## What to do:
If a line in the entries below includes the string "Wajo", copy it out.

=== Information given ===

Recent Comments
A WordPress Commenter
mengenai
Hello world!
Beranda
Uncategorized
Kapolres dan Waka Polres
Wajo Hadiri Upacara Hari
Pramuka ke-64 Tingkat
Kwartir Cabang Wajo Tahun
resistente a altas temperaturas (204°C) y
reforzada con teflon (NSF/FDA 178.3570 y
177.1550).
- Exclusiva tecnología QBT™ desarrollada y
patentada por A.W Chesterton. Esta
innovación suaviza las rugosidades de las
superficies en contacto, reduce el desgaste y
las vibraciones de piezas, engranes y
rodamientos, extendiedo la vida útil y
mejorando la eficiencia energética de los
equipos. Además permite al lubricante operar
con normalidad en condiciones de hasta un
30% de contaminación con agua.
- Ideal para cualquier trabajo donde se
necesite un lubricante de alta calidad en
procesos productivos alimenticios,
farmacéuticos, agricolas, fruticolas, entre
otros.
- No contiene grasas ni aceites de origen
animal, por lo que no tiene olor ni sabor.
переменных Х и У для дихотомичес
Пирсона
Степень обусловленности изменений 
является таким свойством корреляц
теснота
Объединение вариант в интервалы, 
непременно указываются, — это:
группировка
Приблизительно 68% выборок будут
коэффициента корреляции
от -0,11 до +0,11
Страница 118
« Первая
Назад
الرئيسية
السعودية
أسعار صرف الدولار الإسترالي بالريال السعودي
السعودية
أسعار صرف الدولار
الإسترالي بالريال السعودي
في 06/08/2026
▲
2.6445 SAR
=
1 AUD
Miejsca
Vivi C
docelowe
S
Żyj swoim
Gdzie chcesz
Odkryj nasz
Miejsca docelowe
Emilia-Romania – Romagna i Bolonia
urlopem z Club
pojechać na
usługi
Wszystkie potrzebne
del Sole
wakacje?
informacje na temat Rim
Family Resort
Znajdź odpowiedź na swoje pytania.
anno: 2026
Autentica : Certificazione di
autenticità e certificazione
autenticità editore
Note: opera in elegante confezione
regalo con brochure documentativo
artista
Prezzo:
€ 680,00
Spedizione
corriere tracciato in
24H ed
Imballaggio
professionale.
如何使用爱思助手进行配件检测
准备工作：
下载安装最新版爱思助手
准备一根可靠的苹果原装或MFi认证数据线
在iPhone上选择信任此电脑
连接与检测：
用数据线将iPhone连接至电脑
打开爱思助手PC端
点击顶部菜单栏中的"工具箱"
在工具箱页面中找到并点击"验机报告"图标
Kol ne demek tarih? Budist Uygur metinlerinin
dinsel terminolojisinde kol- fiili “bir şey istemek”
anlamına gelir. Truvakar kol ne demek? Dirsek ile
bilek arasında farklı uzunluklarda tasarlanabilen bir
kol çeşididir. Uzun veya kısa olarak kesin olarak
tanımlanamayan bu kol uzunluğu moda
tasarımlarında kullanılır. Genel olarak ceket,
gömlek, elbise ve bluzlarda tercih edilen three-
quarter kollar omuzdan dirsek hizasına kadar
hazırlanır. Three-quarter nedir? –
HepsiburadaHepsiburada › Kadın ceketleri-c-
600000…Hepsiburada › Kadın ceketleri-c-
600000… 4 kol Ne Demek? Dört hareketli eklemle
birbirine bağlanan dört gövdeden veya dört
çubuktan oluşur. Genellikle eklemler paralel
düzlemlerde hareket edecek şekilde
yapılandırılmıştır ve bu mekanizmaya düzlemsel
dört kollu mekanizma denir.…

===

## Your response:
Wajo Hadiri Upacara Hari
Kwartir Cabang Wajo Tahun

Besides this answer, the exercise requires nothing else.